## Passage shown
▬▬▬▬▬▬▬▬▬▬

Fuel mileage and maintenance sucks ($0.175/mi average cost over the last 50k miles) though. I wouldn't choose this vehicle if I was doing ride sharing full time. I already have the vehicle, and all it's costs covered with a day job. Uber money gets set aside in a separate account for vacations/toys/hobbies/gifts/etc. I've been driving Thurs-Sun nights catching the bar/event crowds late in the evening. $100-$150/night (gross) for 6-8hrs work that I can start/stop whenever I feel like it has been a nice addition to the checkbook.


----------



## TomTheAnt (Jan 1, 2019)

2kwik4u said:


> around 25-30% of income be based on tips.


Yup. Mine is also in the 30-35% range overall. Some days it's even higher. I don't do bar crowds, though. At least not regularly. Might try again a few times now that college kids are back in town, but early morning airport runs are where it's at for me. And a few hours after work while driving home from the office when ever I happen to go there.

▬▬▬▬▬▬▬▬▬▬

## Supplied information
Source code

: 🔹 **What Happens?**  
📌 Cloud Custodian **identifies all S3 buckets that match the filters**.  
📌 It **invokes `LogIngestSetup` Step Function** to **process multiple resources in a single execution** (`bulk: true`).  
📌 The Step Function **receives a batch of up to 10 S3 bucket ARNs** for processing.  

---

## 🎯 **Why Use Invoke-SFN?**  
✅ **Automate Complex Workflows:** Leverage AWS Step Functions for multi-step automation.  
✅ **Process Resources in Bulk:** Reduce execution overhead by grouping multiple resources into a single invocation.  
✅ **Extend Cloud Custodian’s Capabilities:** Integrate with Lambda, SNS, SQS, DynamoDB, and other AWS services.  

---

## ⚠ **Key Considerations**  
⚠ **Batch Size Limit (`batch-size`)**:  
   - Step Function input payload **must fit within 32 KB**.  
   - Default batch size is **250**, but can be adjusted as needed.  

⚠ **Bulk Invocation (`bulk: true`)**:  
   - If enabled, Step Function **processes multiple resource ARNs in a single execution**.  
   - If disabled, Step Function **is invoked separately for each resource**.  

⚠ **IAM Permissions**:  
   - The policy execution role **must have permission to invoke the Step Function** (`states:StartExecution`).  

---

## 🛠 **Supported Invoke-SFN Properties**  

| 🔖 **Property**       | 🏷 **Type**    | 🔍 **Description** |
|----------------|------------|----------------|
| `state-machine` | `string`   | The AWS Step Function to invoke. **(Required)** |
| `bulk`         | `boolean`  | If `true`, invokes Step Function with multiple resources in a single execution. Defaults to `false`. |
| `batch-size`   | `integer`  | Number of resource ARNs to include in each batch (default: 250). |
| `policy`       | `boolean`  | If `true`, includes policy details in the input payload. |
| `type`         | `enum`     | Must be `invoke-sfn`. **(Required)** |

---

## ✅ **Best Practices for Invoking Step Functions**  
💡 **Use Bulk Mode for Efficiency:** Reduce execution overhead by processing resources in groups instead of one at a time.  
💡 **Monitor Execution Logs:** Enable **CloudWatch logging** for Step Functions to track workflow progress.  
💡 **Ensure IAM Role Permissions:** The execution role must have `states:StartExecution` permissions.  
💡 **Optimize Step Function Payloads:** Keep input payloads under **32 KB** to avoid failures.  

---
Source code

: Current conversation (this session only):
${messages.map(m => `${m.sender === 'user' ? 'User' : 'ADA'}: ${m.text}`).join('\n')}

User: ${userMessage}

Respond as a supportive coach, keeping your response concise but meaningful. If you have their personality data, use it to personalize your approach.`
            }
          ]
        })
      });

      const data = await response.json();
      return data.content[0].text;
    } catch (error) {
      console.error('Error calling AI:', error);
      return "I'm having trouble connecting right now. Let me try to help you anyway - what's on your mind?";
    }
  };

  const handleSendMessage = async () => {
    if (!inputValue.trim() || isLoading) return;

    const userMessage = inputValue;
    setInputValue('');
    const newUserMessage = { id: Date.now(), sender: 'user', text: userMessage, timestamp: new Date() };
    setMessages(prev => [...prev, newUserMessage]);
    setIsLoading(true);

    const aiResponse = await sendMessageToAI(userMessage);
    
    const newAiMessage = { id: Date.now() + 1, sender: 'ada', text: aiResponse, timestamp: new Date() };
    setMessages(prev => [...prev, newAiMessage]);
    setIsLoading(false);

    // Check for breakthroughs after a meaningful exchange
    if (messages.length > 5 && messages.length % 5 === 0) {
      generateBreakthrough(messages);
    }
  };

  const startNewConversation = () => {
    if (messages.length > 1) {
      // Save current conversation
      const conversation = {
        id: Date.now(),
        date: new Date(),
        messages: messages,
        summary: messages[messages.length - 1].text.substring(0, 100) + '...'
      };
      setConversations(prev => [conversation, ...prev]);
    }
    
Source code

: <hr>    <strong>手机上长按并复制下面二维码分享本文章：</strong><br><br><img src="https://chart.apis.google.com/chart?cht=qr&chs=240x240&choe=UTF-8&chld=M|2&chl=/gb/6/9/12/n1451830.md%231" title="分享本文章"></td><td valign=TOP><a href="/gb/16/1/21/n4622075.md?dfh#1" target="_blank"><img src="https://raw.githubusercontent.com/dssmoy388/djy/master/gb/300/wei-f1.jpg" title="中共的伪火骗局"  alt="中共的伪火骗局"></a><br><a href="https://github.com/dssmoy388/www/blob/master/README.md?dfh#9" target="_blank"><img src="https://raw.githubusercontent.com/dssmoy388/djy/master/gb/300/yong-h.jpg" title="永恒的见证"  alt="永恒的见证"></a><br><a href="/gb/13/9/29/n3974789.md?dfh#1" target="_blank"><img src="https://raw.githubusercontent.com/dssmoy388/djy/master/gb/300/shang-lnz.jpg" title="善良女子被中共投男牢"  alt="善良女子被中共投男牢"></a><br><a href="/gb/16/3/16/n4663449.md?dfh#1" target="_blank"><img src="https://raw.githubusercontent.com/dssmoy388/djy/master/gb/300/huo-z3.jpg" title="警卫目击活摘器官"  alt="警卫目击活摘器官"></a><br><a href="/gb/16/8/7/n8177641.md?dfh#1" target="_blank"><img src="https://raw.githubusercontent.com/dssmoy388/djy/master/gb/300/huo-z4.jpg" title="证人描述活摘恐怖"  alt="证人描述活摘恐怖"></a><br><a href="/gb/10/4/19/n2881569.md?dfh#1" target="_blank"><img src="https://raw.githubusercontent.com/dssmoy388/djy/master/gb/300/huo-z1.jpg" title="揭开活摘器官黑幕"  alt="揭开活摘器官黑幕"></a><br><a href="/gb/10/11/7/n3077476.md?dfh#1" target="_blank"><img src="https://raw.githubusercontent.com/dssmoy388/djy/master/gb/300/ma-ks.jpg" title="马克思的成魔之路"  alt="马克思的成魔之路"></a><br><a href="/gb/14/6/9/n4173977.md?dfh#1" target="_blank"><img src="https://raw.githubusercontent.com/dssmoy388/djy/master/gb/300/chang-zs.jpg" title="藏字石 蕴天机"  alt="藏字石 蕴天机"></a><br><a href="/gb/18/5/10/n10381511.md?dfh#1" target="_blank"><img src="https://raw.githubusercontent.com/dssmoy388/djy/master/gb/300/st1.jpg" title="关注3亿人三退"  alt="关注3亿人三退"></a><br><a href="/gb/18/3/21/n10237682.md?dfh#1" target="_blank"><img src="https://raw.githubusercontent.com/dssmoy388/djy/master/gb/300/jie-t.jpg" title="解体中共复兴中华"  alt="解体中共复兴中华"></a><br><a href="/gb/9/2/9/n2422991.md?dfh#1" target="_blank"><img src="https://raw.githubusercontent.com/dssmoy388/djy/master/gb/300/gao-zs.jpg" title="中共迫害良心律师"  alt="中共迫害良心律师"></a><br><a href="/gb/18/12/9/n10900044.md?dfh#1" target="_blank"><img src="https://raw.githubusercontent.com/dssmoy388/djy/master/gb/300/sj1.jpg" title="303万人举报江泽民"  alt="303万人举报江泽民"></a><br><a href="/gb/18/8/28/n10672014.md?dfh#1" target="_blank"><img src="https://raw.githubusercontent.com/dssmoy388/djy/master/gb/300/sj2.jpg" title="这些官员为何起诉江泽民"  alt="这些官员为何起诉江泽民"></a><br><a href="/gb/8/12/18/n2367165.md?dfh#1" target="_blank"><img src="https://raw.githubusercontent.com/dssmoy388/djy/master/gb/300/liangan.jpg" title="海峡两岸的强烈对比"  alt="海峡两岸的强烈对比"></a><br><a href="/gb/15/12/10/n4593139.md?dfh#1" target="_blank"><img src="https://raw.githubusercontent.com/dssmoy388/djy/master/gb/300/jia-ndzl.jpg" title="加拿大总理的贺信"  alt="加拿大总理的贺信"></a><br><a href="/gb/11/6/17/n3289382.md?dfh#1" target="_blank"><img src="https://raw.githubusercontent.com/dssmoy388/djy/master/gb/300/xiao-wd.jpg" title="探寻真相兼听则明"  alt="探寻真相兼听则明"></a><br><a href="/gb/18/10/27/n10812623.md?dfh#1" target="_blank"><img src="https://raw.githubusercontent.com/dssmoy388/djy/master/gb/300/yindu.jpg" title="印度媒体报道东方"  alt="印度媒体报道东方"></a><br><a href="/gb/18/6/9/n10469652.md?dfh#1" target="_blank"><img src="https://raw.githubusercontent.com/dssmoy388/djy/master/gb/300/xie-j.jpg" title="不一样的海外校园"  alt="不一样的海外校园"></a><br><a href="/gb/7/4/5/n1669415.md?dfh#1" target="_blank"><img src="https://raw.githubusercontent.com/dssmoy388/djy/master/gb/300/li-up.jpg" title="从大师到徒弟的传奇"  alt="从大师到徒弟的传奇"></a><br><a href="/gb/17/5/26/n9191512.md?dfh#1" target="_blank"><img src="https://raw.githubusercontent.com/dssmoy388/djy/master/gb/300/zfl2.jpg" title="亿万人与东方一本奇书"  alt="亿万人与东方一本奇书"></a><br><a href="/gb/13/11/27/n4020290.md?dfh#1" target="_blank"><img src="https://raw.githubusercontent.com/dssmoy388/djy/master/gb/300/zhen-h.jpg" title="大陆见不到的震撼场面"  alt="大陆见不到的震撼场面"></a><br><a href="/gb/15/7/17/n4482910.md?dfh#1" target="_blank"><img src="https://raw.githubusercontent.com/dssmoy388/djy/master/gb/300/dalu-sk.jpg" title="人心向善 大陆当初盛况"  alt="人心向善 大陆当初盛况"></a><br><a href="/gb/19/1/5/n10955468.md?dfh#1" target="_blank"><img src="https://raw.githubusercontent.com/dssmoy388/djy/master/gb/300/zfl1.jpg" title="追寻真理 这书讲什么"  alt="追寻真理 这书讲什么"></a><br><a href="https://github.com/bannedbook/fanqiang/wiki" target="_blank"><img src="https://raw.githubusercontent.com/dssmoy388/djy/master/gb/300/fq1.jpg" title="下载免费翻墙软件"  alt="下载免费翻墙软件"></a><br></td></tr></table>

▬▬▬▬▬▬▬▬▬▬

Can you carry on the rideshare driving thread from its last sentence? The listing is separate material, unconnected to the rideshare driving thread.

----------



## jhonsbro (Aug 27, 2019)

Truck for Uber some times looks unique idea but i think people can manage to use trucks for part time earning


----------



## Z129 (May 30, 2018)

There is a gentleman who works my local airport in a large pickup truck. I don't know how he is making any profit doing it, but if I were a pax I would prefer to ride in his nice pickup rather than in my nice Prius.


----------



## Coastal_Cruiser (Oct 1, 2018)

Thanx for the replies. I was drooling over this 5-passenger all electric Rivian pickup that is due to hit the market soon, and wondering how viable trucks are 4 ridesharing.

(Yes, that is a slide out kitchen in the lower photo. It's a utilitarian compartment actually. Might be able to store one or two extra pax in there)

https://www.cnbc.com/2019/04/24/photos-rivians-all-electric-pickup-and-suv-coming-in-2020.html


----------



## Dammit Mazzacane (Dec 31, 2015)

Some of the newest trucks do the "4-6-8" trick where they drop cylinders during regular driving.


GENERAL MOTORS PR DEPARTMENT said:


> The mainstream 2013 Silverado 1500 4WD with the available 5.3-liter V-8 has an EPA highway estimate of 21 mpg, matching the estimates for a leading competitor's 4WD model with a more complex, less-proven boosted V-6.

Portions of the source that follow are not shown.